[WORK INSTRUCTIONS] Scale every keypoint coordinate and depth value by 2.6 in the entries, starting with the line that contains "left shoulder: (788, 630, -20)" and going on through the line that contains "left elbow: (616, 851, -27)", and round each result to a whole number, with halves rounded up. Give back only those lines, both ends included, with everything else on them unchanged.

[DATA LISTING]
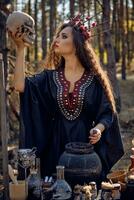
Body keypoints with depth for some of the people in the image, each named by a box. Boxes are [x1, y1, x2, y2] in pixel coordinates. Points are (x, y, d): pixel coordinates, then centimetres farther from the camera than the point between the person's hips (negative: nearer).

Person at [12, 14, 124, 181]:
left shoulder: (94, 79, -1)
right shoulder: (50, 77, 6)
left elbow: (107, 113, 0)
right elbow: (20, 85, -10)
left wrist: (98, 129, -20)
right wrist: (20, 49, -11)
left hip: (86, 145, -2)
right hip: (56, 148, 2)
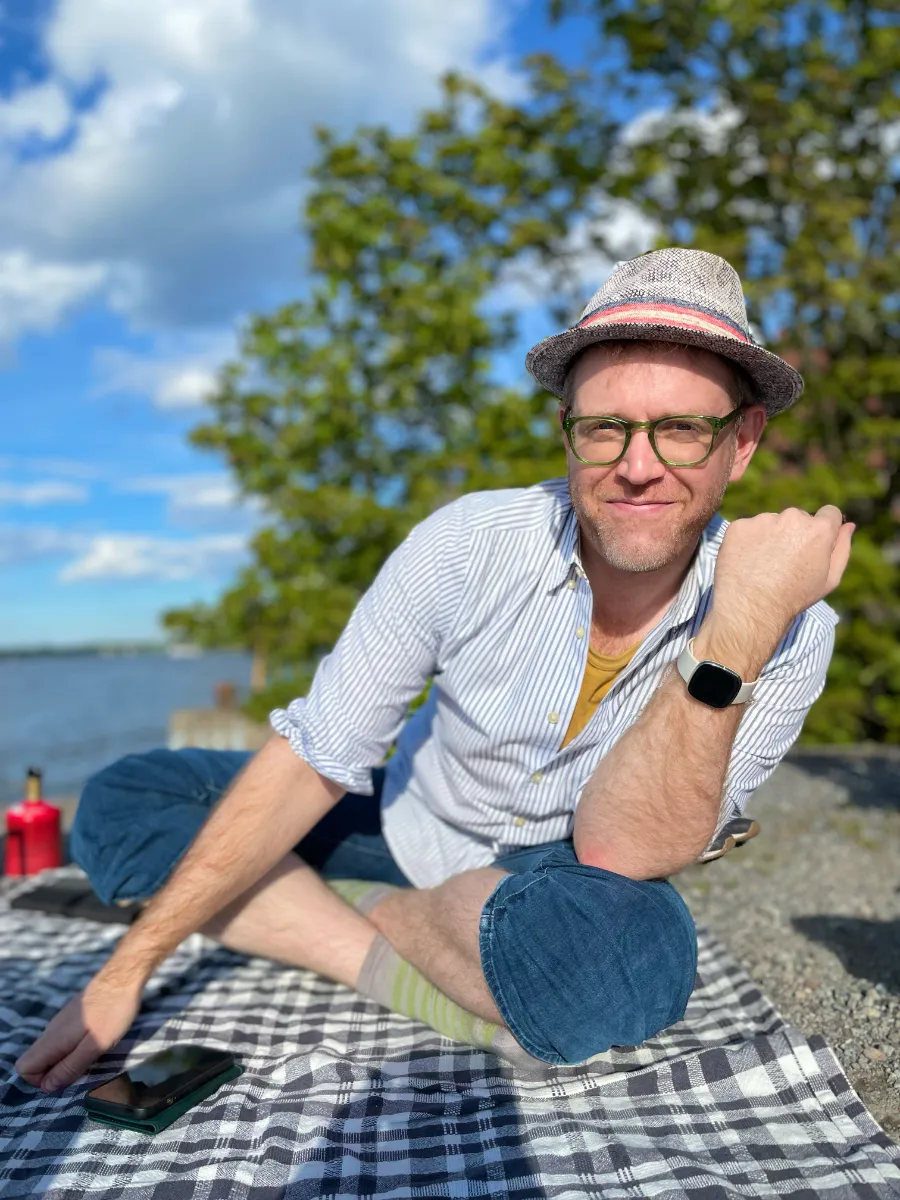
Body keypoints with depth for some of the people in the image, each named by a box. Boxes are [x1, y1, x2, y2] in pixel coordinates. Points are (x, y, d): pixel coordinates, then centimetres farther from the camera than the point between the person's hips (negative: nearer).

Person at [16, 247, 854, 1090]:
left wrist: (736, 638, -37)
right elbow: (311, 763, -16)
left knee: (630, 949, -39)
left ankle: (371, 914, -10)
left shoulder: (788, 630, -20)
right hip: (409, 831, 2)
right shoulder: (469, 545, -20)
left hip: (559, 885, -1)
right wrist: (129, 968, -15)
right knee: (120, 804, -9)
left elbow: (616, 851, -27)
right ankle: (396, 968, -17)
--
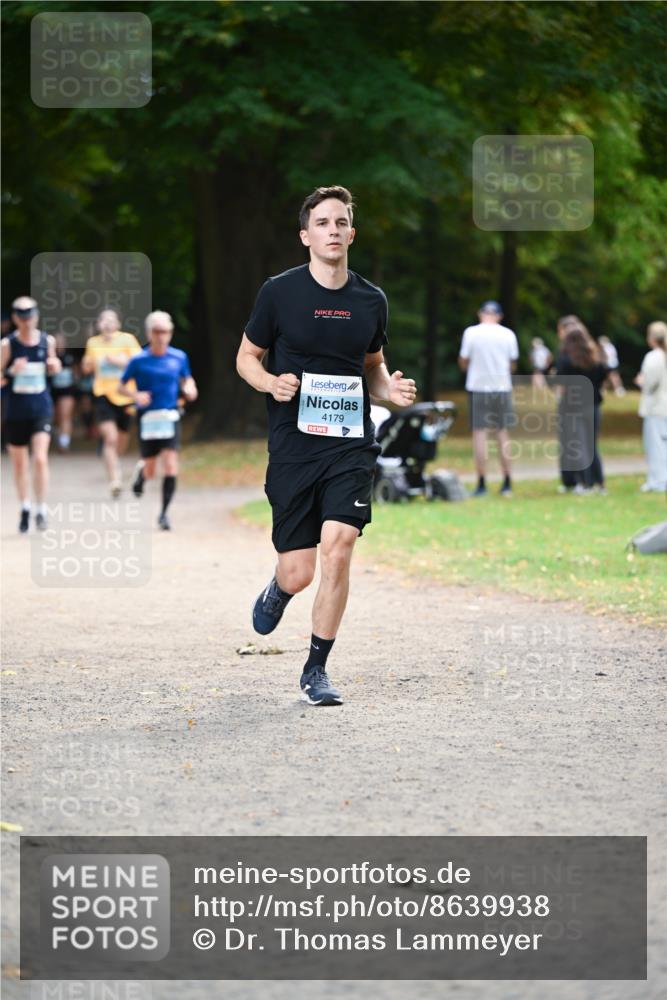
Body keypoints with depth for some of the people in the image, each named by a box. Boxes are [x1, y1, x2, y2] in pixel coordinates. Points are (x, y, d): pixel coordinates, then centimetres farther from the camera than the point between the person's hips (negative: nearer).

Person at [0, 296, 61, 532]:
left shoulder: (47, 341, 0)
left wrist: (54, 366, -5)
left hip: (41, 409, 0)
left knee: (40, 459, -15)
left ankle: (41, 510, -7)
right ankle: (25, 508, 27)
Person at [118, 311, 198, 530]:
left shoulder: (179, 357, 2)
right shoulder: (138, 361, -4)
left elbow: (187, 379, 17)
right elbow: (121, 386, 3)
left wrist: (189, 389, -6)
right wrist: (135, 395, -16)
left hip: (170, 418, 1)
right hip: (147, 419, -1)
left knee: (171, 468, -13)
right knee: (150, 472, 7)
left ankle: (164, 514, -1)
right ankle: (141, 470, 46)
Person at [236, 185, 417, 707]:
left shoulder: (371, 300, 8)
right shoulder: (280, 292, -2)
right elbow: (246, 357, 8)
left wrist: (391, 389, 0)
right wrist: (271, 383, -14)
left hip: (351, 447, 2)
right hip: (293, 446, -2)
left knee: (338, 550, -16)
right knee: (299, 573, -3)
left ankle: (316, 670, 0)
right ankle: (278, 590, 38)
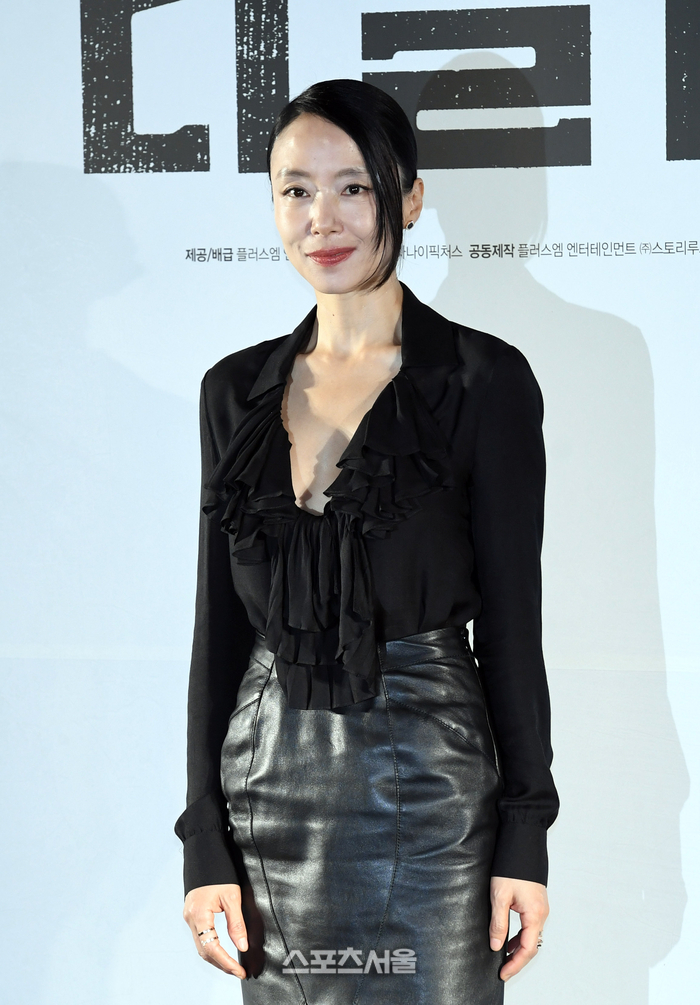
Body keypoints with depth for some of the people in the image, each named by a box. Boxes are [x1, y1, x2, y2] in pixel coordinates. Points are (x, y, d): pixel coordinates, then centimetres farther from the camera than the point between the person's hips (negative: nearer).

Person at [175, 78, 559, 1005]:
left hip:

[ANSWER SECTION]
left shoulder: (2049, 1638, -52)
right hip: (1063, 2161, 5)
right shoulder: (1219, 1417, -52)
left hip: (1453, 2301, -3)
right wrist: (335, 2517, -39)
right knee: (312, 2090, -23)
left elbow: (1602, 2213, -70)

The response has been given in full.